▶ _Extracted page text data_
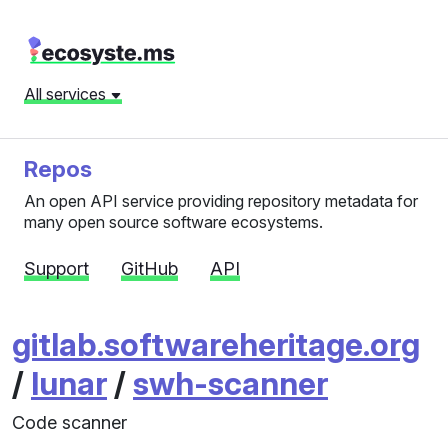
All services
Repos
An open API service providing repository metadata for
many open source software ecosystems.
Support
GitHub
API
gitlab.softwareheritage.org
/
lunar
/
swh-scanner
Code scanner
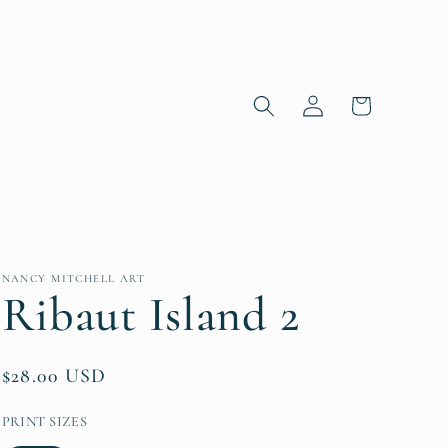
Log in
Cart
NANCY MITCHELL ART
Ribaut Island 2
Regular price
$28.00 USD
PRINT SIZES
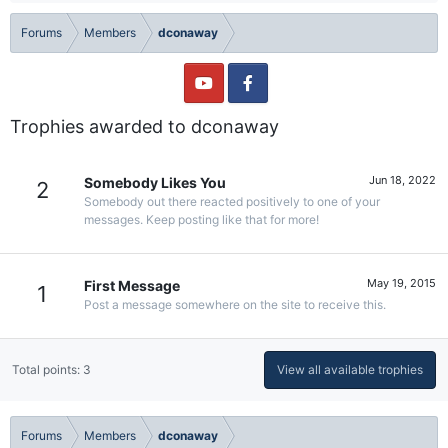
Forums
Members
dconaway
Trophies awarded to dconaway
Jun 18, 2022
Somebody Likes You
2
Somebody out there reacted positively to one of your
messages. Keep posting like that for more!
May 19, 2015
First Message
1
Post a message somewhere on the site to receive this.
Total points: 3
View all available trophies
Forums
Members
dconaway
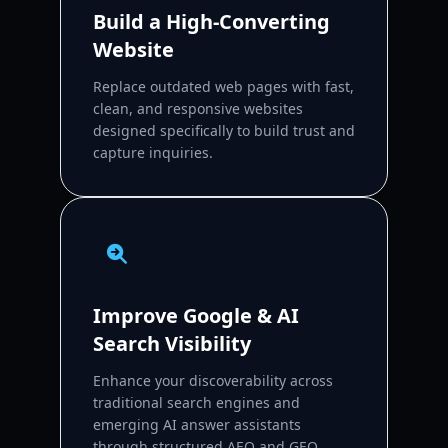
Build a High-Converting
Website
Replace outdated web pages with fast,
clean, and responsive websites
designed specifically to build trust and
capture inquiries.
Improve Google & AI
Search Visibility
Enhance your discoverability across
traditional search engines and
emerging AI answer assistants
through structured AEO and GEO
* * *
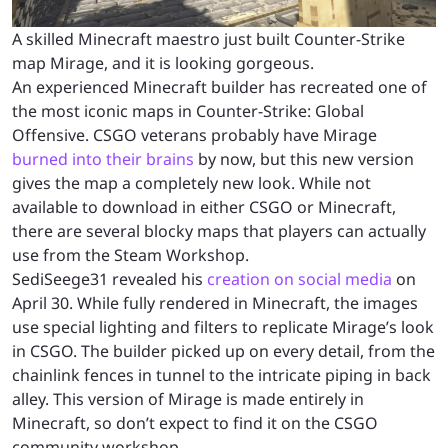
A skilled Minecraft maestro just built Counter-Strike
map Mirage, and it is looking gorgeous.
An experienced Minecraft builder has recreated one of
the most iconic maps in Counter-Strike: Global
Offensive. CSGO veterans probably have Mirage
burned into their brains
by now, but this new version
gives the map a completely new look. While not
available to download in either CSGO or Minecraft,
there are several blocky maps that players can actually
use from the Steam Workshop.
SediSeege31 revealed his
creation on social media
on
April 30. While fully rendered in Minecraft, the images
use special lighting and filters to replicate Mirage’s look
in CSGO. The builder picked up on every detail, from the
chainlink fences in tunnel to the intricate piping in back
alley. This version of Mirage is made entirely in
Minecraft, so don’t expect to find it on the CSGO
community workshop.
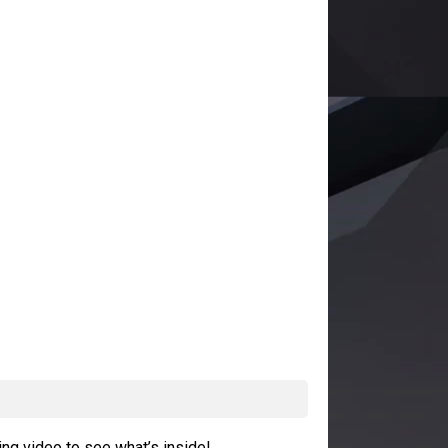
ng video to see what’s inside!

▶ _Directions for this task_
Check each line of the records above for "builder", and copy those that have it.

▶ _Written answer_
An experienced Minecraft builder has recreated one of
in CSGO. The builder picked up on every detail, from the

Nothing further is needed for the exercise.